(Stored entries)
######
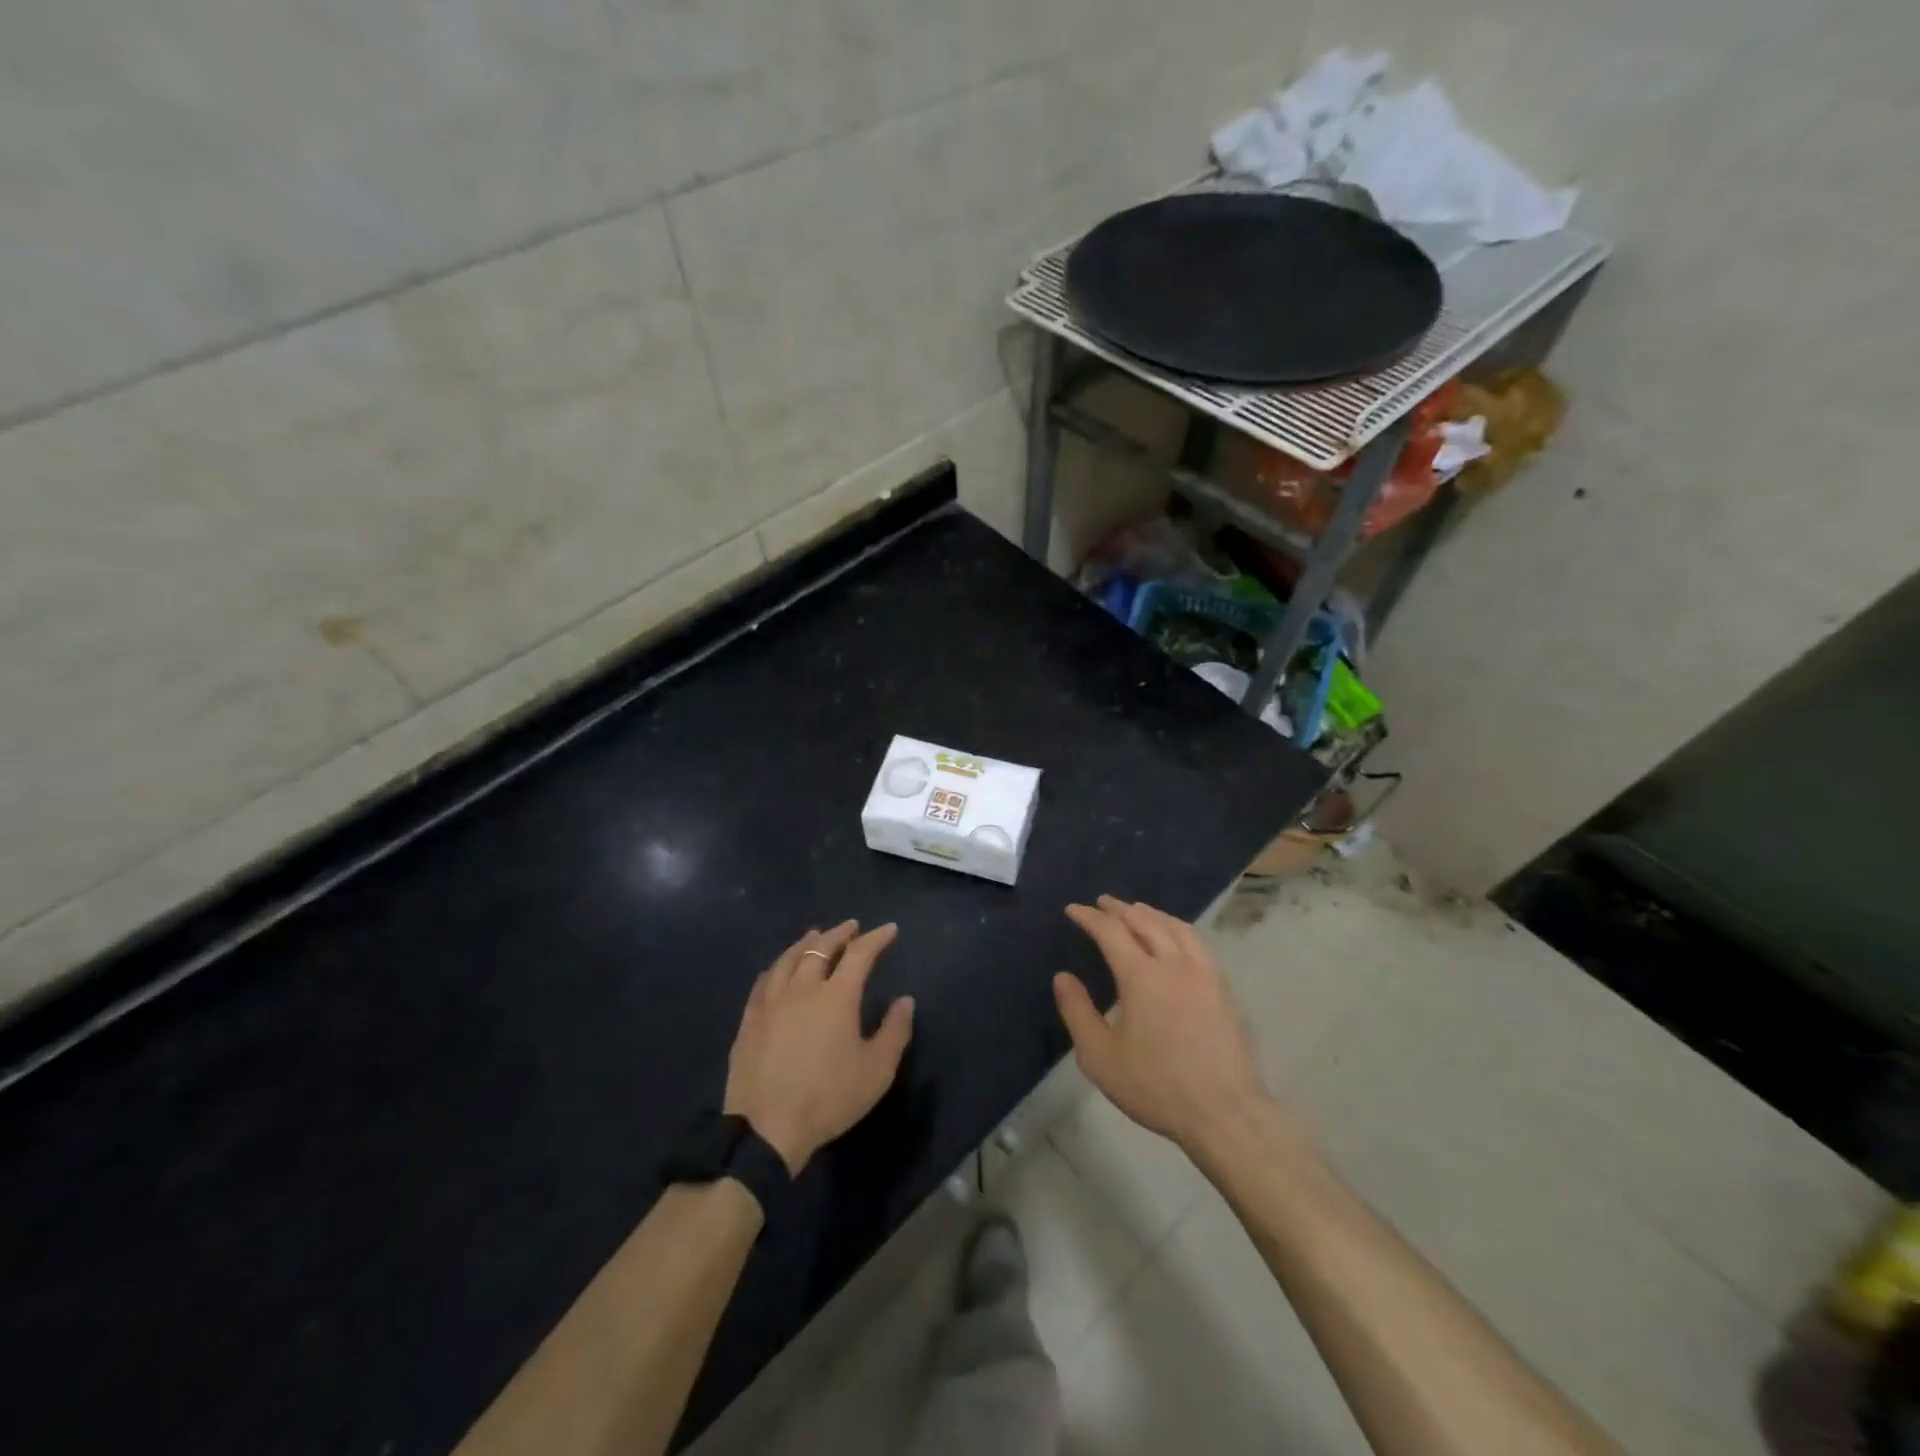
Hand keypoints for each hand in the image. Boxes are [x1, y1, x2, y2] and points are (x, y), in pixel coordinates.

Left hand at [724, 921, 915, 1175]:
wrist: (767, 1129)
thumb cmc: (829, 1098)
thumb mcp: (876, 1071)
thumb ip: (895, 1031)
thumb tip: (905, 1000)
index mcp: (837, 996)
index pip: (860, 954)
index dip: (876, 938)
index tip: (889, 929)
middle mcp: (802, 989)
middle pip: (820, 948)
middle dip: (839, 934)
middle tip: (851, 927)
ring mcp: (771, 1003)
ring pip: (788, 959)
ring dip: (805, 943)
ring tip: (814, 936)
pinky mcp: (749, 1021)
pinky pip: (764, 981)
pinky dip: (777, 967)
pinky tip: (778, 969)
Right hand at [1054, 896, 1273, 1157]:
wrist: (1225, 1113)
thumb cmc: (1156, 1086)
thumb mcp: (1101, 1057)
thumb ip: (1078, 1012)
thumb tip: (1062, 977)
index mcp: (1142, 976)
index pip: (1111, 931)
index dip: (1090, 917)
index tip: (1073, 909)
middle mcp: (1174, 964)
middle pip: (1145, 921)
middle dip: (1120, 909)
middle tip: (1103, 903)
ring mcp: (1205, 974)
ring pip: (1176, 928)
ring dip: (1152, 914)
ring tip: (1138, 911)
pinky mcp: (1224, 990)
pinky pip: (1197, 944)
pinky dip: (1177, 929)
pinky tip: (1175, 939)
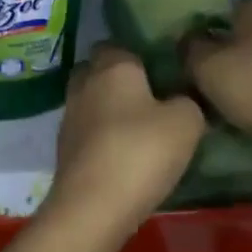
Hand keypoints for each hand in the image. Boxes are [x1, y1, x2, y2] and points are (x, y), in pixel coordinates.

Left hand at [47, 43, 205, 240]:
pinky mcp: (63, 148)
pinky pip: (86, 131)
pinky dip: (101, 137)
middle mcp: (84, 84)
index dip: (137, 56)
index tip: (159, 72)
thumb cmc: (141, 152)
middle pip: (98, 70)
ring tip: (138, 130)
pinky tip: (122, 154)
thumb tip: (181, 100)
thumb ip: (188, 101)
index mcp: (112, 67)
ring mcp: (69, 116)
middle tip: (149, 99)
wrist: (92, 206)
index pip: (118, 45)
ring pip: (90, 101)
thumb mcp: (186, 123)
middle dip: (118, 80)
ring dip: (108, 110)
######
### REQUIRED WORK
Pictures stay out. Transcribe the lines from the start of the entries above through the line with "index pip: (1111, 931)", exactly.

### PROBLEM SOLUTION
Hand keypoints for each hand in the image. Boxes are [x1, y1, x2, y2] and points are (x, y), in pixel coordinates.

Left hand at [724, 921, 915, 1175]:
wrist: (767, 1129)
thumb cmc: (829, 1098)
thumb mcp: (876, 1071)
thumb ip: (895, 1031)
thumb tip: (905, 1000)
index mcp: (837, 996)
index pip: (860, 954)
index dip: (876, 938)
index tip: (889, 929)
middle mcp: (802, 989)
middle pip: (820, 948)
middle dip: (839, 934)
middle tip: (851, 927)
ring mcp: (771, 1003)
ring pip: (788, 959)
ring dip: (805, 943)
ring tip: (814, 936)
pinky mcp: (749, 1021)
pinky pip: (764, 981)
pinky dip: (777, 967)
pinky tip: (778, 969)
Right hand at [1054, 896, 1273, 1157]:
wrist: (1225, 1113)
thumb cmc: (1156, 1086)
thumb mcp: (1101, 1057)
thumb ip: (1078, 1012)
thumb tip: (1062, 977)
index mcp: (1142, 976)
index pip: (1111, 931)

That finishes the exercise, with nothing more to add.